A helpful list for investors
It seems that everyone has a list on almost every topic, especially at year-end and the start of a new year. I sometimes wonder what to do with this information. Anna Prior’s Jan. 2, 2015 New York Times article, “The 15 Numbers Every Investor Needs to Know” is an exception. It provides an approach to planning. Following is a condensed discussion of the article:
- Know what allocation of stocks, bonds and cash is appropriate for you. Among the many factors to consider are: your financial goals, the value of your current investments, your health, your age, and your ability to withstand a drop in the value of your investments.
- Take advantage of your ability to contribute to your employers’ 401(k) retirement plan, if applicable, for your situation.
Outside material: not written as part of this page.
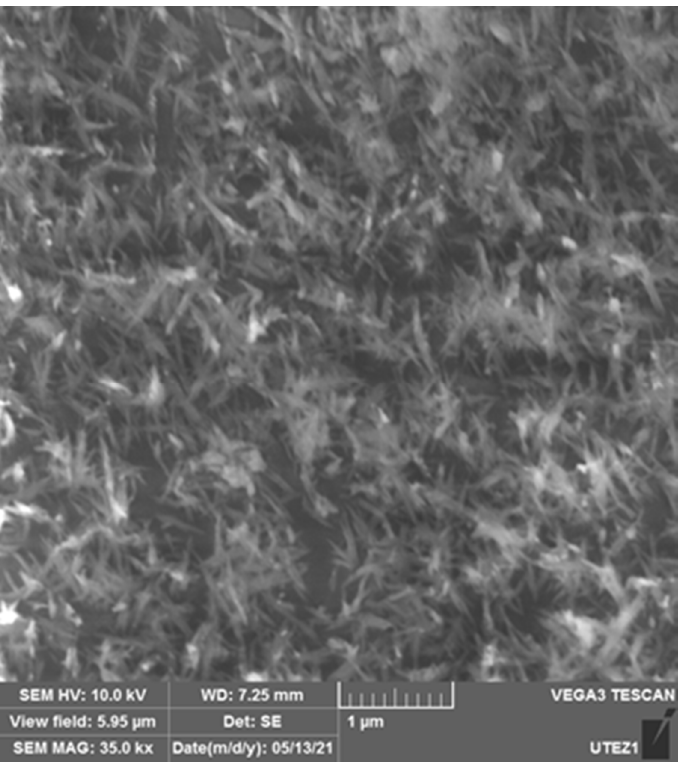
Figure 20. SEM image of the copper oxide film (CuO) deposited by the automated SILAR prototype using 10 cycles.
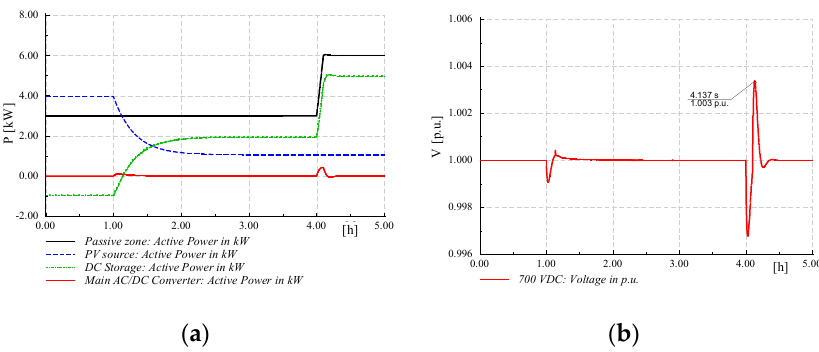
Figure 10. Storage management aiming to reduce power exchange with the network: ( a ) Power flows; ( b ) Voltage of bus 700_VDC .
The 2015 maximum contribution is $18,000 for a pretax traditional 401(k) plan and after-tax Roth 401(k) plan. Those 50 or older can contribute an additional $6,000. Understand the requirements and impact of taking distributions from your retirement plans.
- Be familiar with the general valuations of stocks. This will help you gage your investment risk. Compare the average price/earnings (PE) ratio of stocks to the current PE. The S&P 500 is commonly used as a proxy for the stock market.
- Some consider bonds as a source of safety for investors. It is difficult to predict how bonds will perform in the short-term. The yield on the 10-year Treasury note will give you an indication of what the yield on bonds will be in the next 10 years or so.
- High investment costs will reduce your returns The expense ratios of your funds can be found in the fund prospectus, the website of the fund company and other media sources.
- Be aware of your adjusted gross income (AGI). This is the amount at the bottom of page one of you individual U.S income tax return. The AGI will determine if other taxes or limitations will apply to you. Examples are the 3.8% surtax on investment income, Medicare Part B & D premiums, deduction of some retirement plans, and some itemized deductions.
- Estate-tax exemption of the states are often lower than the U.S. estate exemption. This must be considered in your planing for your family, heirs and charitable entities.
- The amount of your essential and discretionary costs should be reviewed periodically. This is important for: retirement planning, insurance planning and maintaining an adequate reserve fund for the unexpected and untimely expenditures.
- Understand your health-care expenses. This is need for; insurance planning, retirement planning and maintaining an adequate reserve fund.
- Be aware of the difference between replacement cost and fair market value. The difference to rebuilding a home can vary from what the home would sell for. Replacing the contents of you home may be more than the fair market of the items.
- The difference between owning and renting a home can have a major impact on your cash flow and quality of life. The impact maybe more significant when buying a first home and when retiring.
- How long you are likely to live has a significant impact on your investment planning and cash flow planning.
- Your approach to borrowing and repaying loans impacts your cash flow planning, investment planning and retirement planning.
- Be aware of current and anticipated mortgage rates. These impact planning relating to refinancing and debt repayment (cash flow planning).
There are many moving factors in planning. An understanding of the parts and the alternatives are essential to a successful plan.